Erinnern wir uns: Eine der Hauptforderungen der Bürgerbewegung im Herbst 1989 war die Verlagerung von Kompetenzen der zentralen und bezirklichen Ebene auf die Kreise und Kommunen sowie die breite Einbeziehung der Bürger in die Diskussion und Entscheidung wichtiger, sie betreffender Angelegenheiten. Erstmals wieder gab es 1990 freie, demokratische Wahlen, und die neugewählten Landräte, Oberbürgermeister und Bürgermeister versicherten einhellig, gleich welcher Partei oder Bewegung sie angehörten, sich für ihre Bürger und deren Belange einzusetzen.

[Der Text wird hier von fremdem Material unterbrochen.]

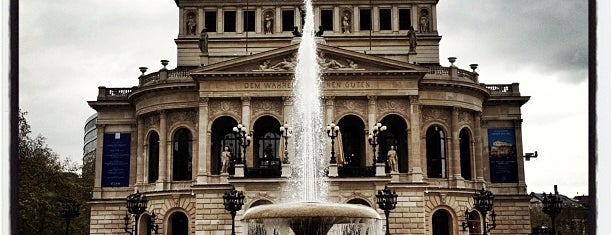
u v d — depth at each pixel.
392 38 79.12
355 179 59.25
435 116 69.31
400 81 65.81
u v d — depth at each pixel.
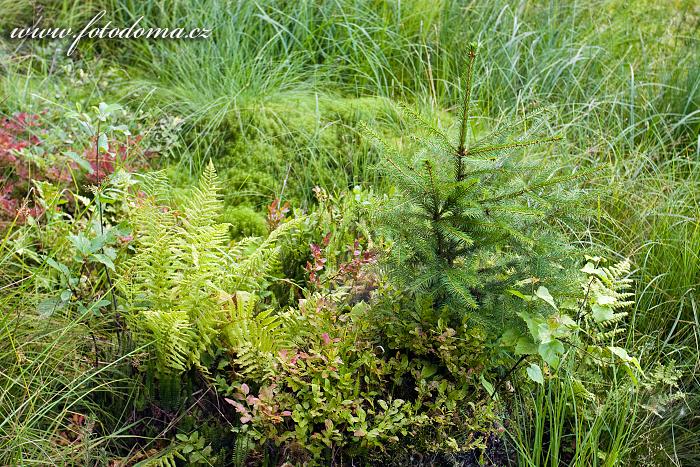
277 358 2.33
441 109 4.48
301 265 3.04
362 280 2.79
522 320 2.46
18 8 4.78
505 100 4.65
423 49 4.91
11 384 2.41
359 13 4.98
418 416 2.29
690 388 3.11
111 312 2.60
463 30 5.07
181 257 2.51
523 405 2.71
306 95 4.44
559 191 2.54
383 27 4.93
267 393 2.21
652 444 2.79
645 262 3.32
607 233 3.59
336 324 2.56
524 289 2.49
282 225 2.70
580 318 2.80
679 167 4.20
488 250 2.42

Nach nicht mal einem Jahr Arbeit, dem Herumschlagen mit neuen Gesetzen und fehlenden Finanzen bildet sich gerade so etwas wie eine eigene Identität heraus, wachsen Beziehungen zu regionalen Unternehmen und Verbänden, lernten Menschen Ansprechpartner in den Behörden kennen. In diese keimende Hoffnung platzt nun der Innenminister mit seiner angedachten Kreisreform in viel zu kurzen Zeithorizonten hinein. Zwar beschwichtigte er die Zweifler und Warner, doch hat er damit bereits in vielen Kreis-, Stadt- und Gemeindeverwaltungen Angst und Perspektivlosigkeit gesät.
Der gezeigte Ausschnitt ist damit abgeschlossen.